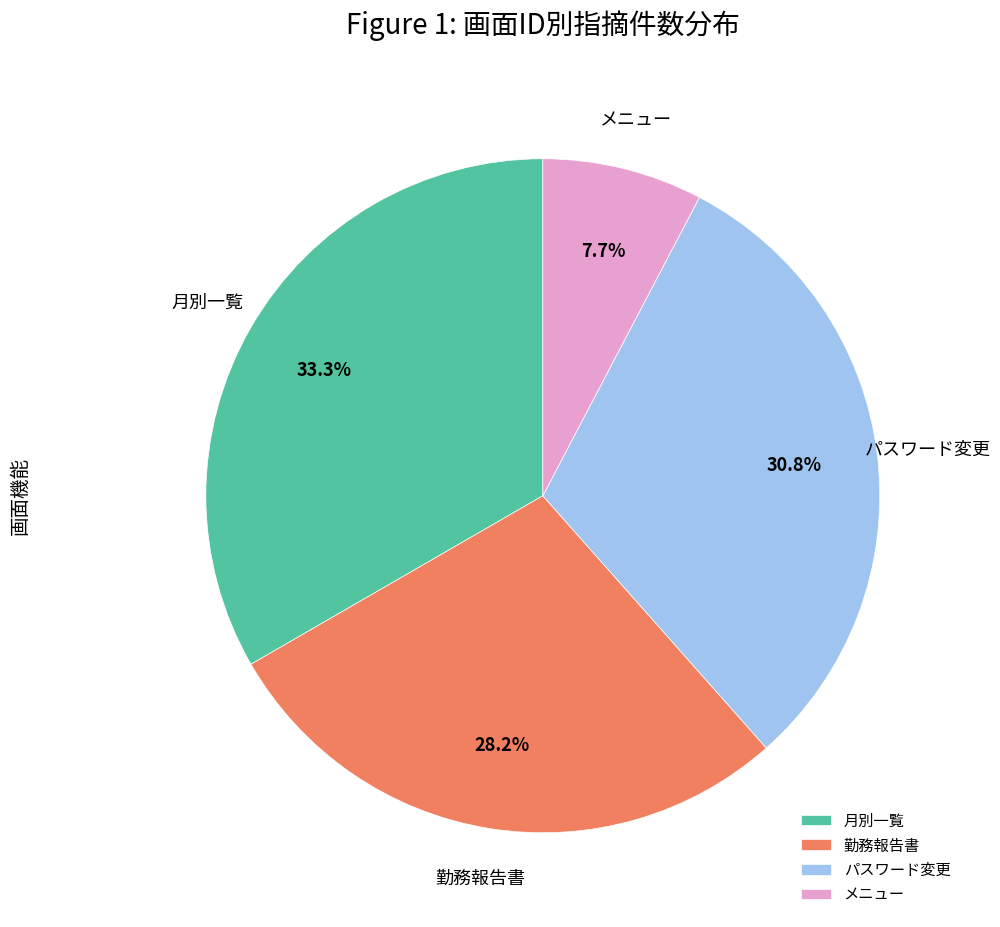

Is the sum of 月別一覧 and パスワード変更 greater than half?

Yes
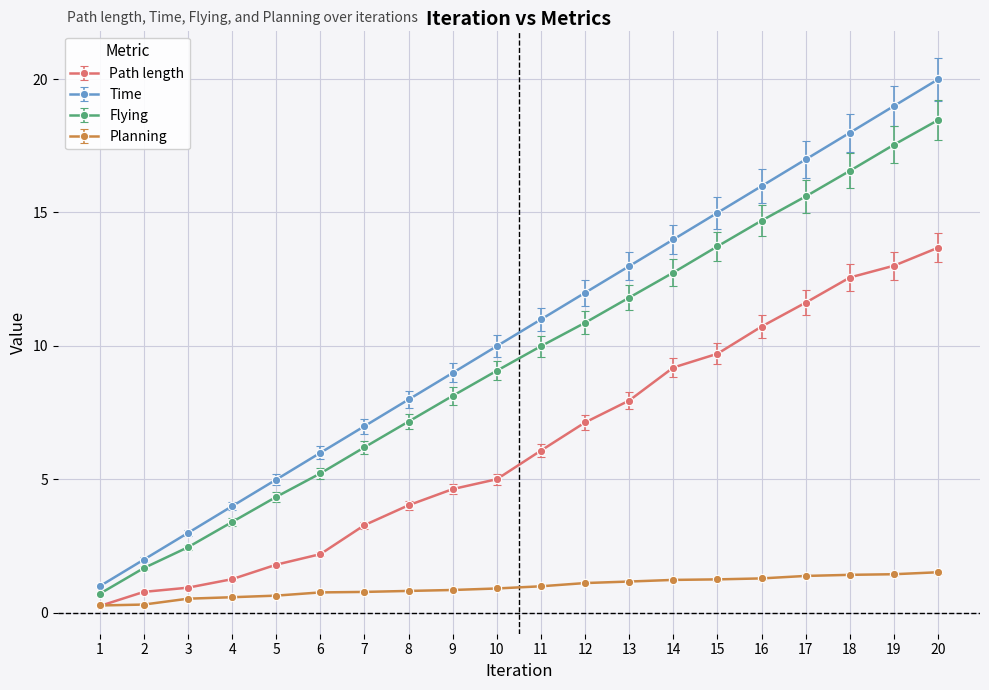

Where is Time nearest to the value 10?

10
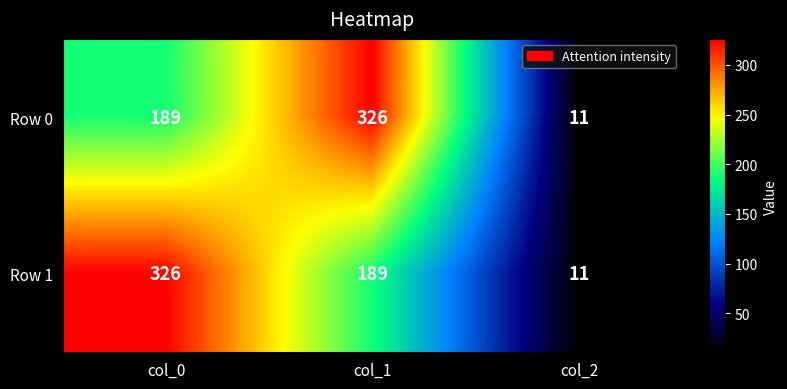

Rank the categories by Row 0 value from highest to lowest.

col_1, col_0, col_2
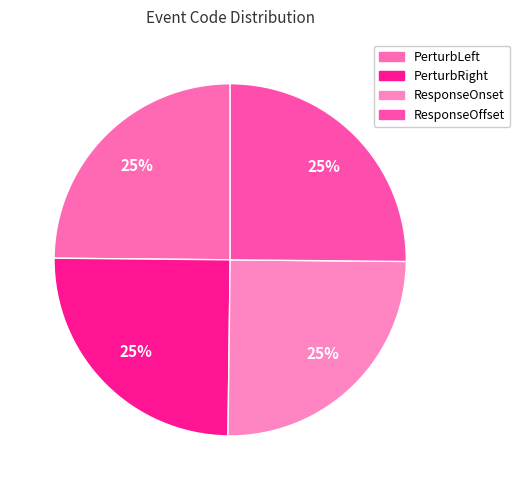

How many segments does this pie chart have?

4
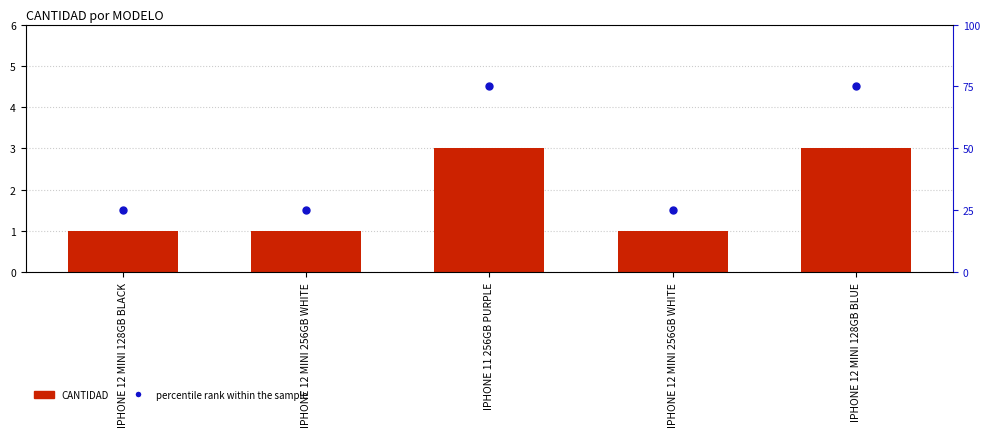

What are all the series names shown in the legend?

CANTIDAD, percentile rank within the sample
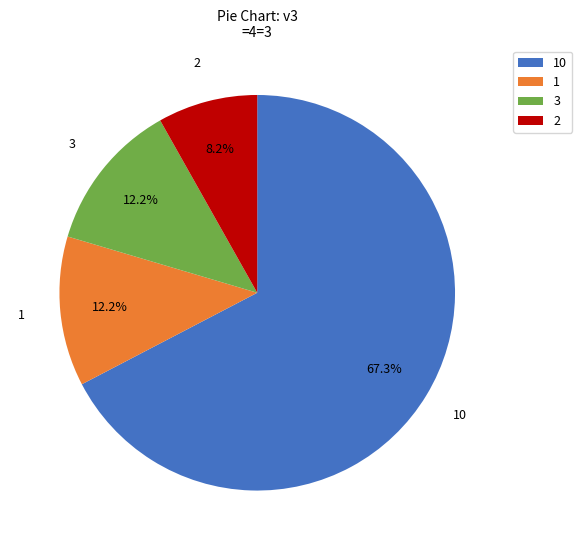

Count the number of slices in the pie.

4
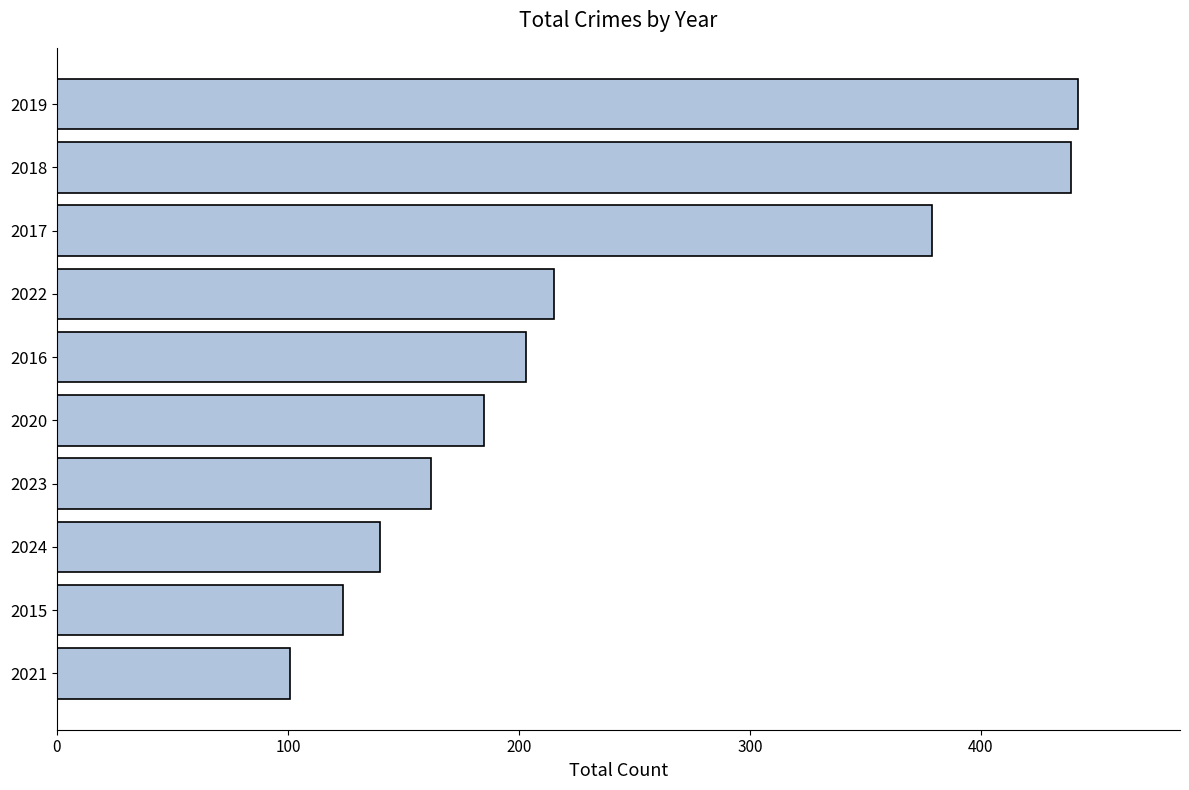

What is the minimum value shown in the chart?

101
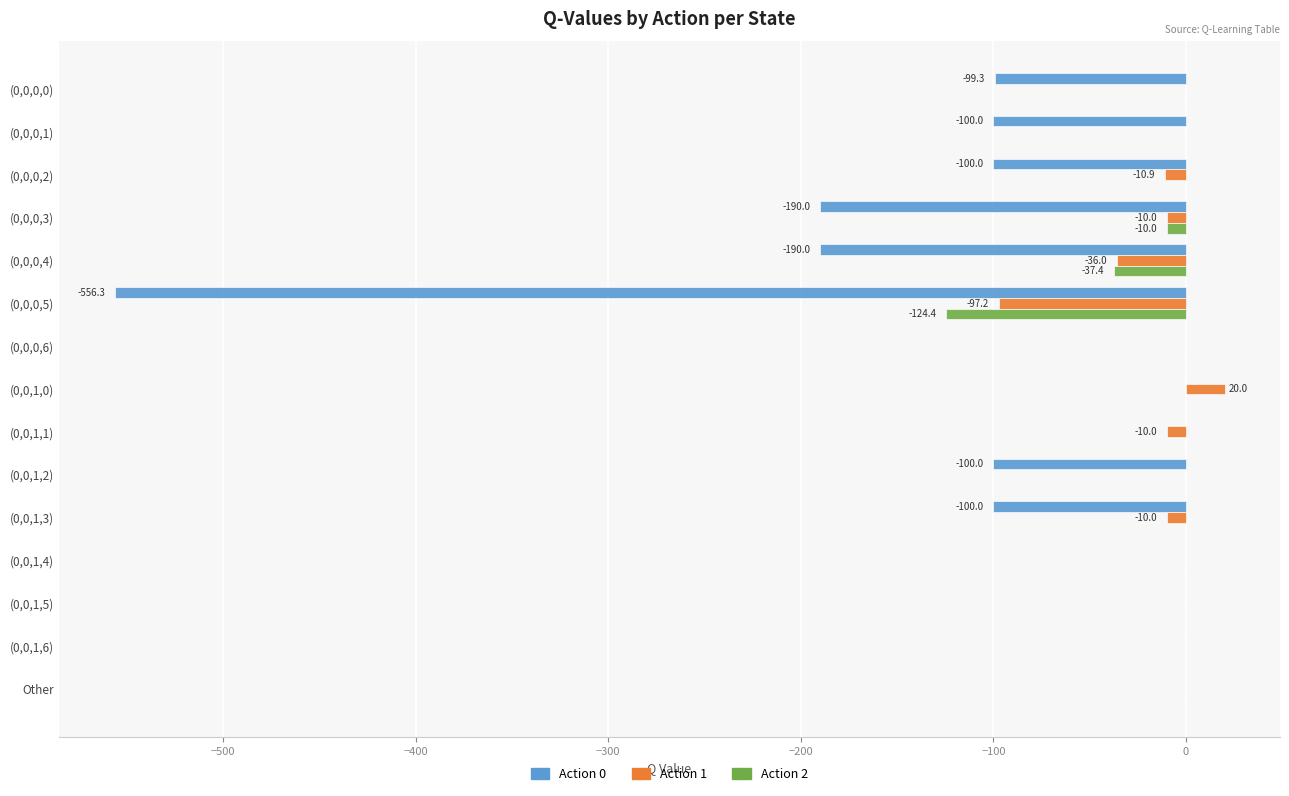

Count the number of categories in the chart.

15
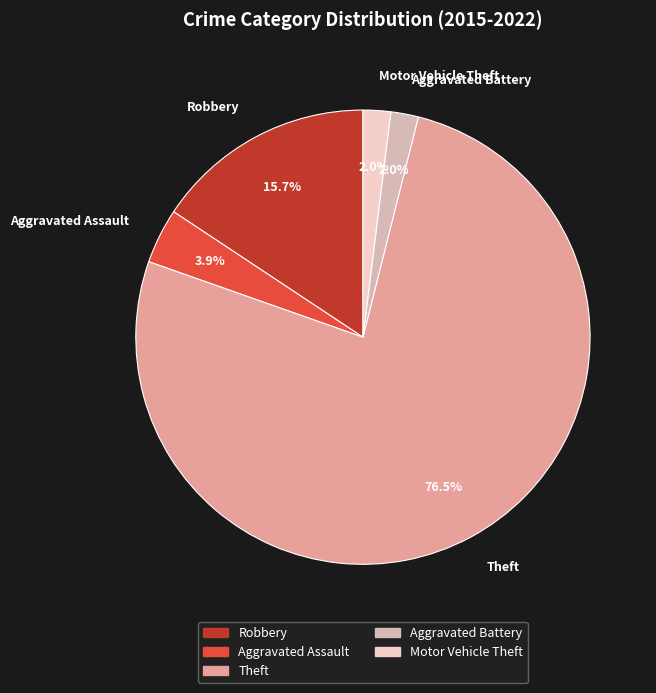

Which has a higher value, Robbery or Theft?

Theft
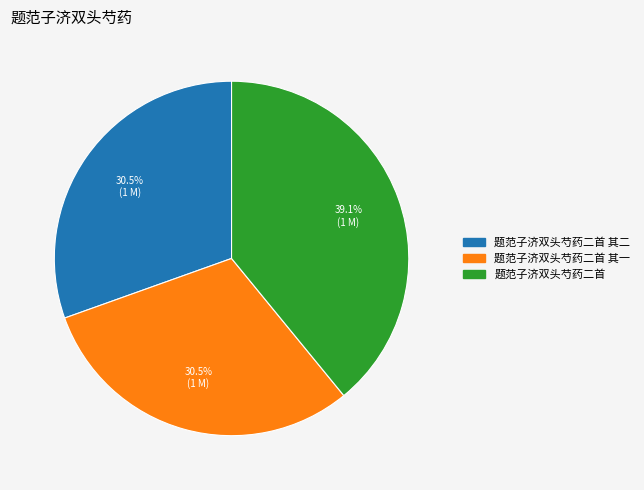

Is there any slice that represents more than half of the pie?

No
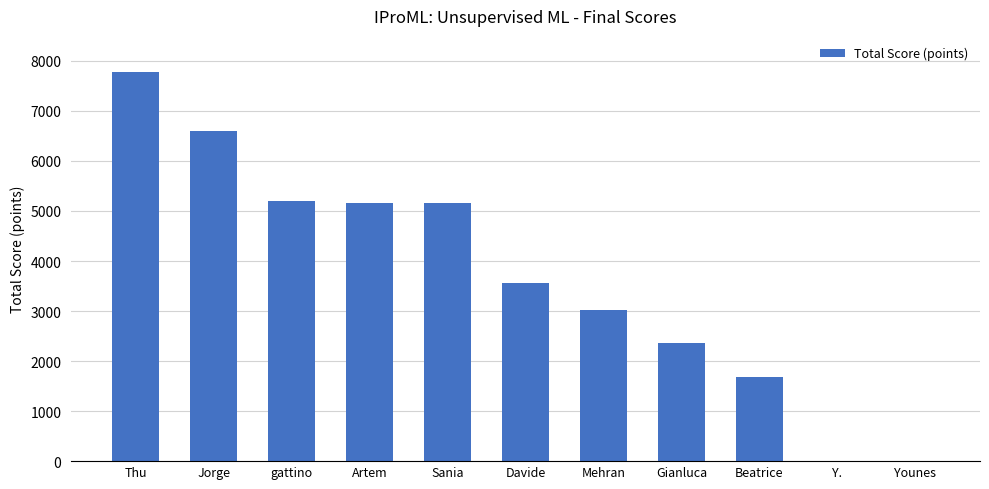

What is the sum of all values?

40530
----------------------------------------
» TASK DESCRIPTION
Starting at the line that contains "Rank the categories" and ending at the last line of the records, write those lines out again with "chart" swapped for "graph" and nothing else changed. Leave the pictures out.

» RESULT
Rank the categories by Row 0 value from highest to lowest.

col_1, col_0, col_2

How many segments does this pie graph have?

4

What are all the series names shown in the legend?

CANTIDAD, percentile rank within the sample

Count the number of slices in the pie.

4

What is the minimum value shown in the graph?

101

Count the number of categories in the graph.

15

Which has a higher value, Robbery or Theft?

Theft

Is there any slice that represents more than half of the pie?

No

What is the sum of all values?

40530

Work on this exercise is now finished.